Le gustan los hombres guapos y, para conocer sus talentos amorosos, los hace políticos. Los monárquicos, tanto como los republicanos, desprecian esa caricatura de Catalina la Grande, la cual, al menos, no mezclaba el amor con los asuntos del Estado. De esta suerte, el poder real va decayendo por falta de un príncipe digno de asumirlo, los generales de los pronunciamientos surgen y desaparecen como tiranos de opereta, la calle gruñe, el campo murmura, los hidalgos suspiran.
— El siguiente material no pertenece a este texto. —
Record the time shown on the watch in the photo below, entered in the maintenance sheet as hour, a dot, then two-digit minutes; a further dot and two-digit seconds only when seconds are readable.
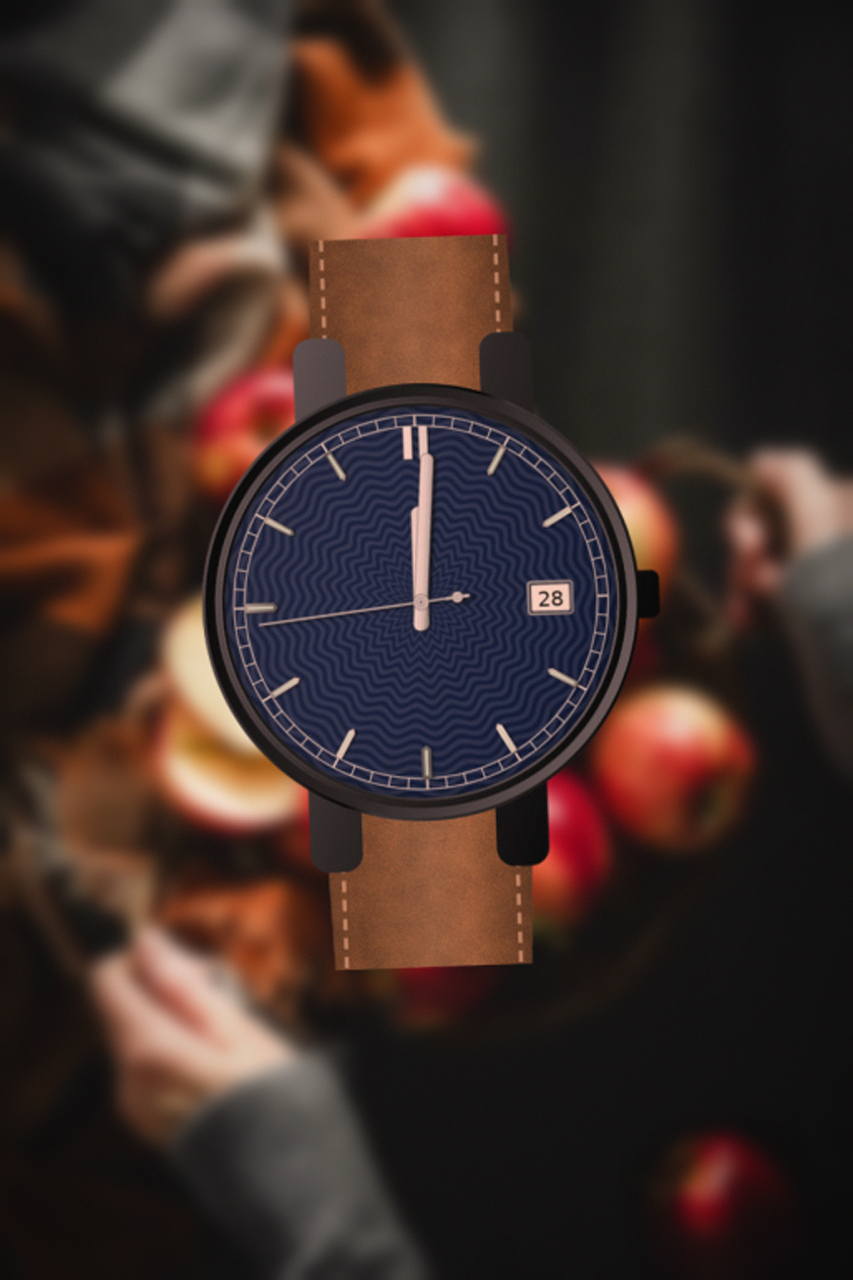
12.00.44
Hay una izquierda y una derecha, pero ¿dónde están y quién las representa?
En todo caso, la huida de Isabel II abre para España una nueva era la era en que precisamente comienzan a enfrentarse esa izquierda y esa derecha que la reina deja atrás, o, más bien, los gérmenes de una España «negra» y una España «roja». El mismo año en que Isabel II pasa la frontera francesa, un diputado italiano, Giuseppe Fanelli, discípulo y amigo de Bakunin, llega a Madrid procedente de Parcelona. Va a fundar en España secciones de la Internacional de Trabajadores y hasta células de la Alianza bakuniniana.
En unos meses se hacen bakuninistas cien mil españoles, y España, como la Francia de la Commune, será campo de experimentación de la revolución mundial. Carlos Marx vigila atentamente, desde su chalet suizo, la evolución del movimiento español. Pero todavía es muy precario; y se limita a unos cuantos centros catalanes y andaluces.
Han de pasar veinte años antes de que exista un verdadero partido obrero. Sin embargo, ¡cuánto camino recorrido desde la muerte de Fernando VII!; del despotismo ilustrado al bakuninismo, aunque a la Internacional se haya adherido únicamente una ínfima minoría, que no tarda en ser acosada por el poder. De todos modos, hay que reconocer que la infiltración de la ideología rusa en España, o, más bien, esa inyección, en dosis infinitesimal, de un dogma nuevo, es un fenómeno mucho más importante que los amores de Isabel II con el linfático Puig Moltó.
Desde el regreso del Deseado a Madrid hasta la abdicación de Isabel II han pasado cincuenta años, que se han llevado dinastías, cuatro pronunciamientos, cinco constituciones y varias docenas de ministerios. Ya no hay América española. Se lucha en las fronteras, se lucha en el interior. Como en los tiempos de las taifas, provincias enteras se separan del poder central. La monarquía tiene miedo. Reprime ferozmente el motín o pacta con él. ¿Quién gobierna a España?
Pero esta crisis política indefinidamente prolongada es también una crisis de crecimiento. La voluntad popular, asfixiada por unos, traicionada por otros, quiere manifestarse. ¿Logrará hacerse oír? En realidad, esos rostros crispados por el odio o tensos por la esperanza que se vislumbra al resplandor intermitente de las revoluciones expresan la indecisión de un pueblo que ha sido engañado muchas veces. A la derecha, le hablan de orden y de esperanza eterna. A la izquierda, le prometen un mañana de libertad y de vida mejor. ¿A quién escuchar?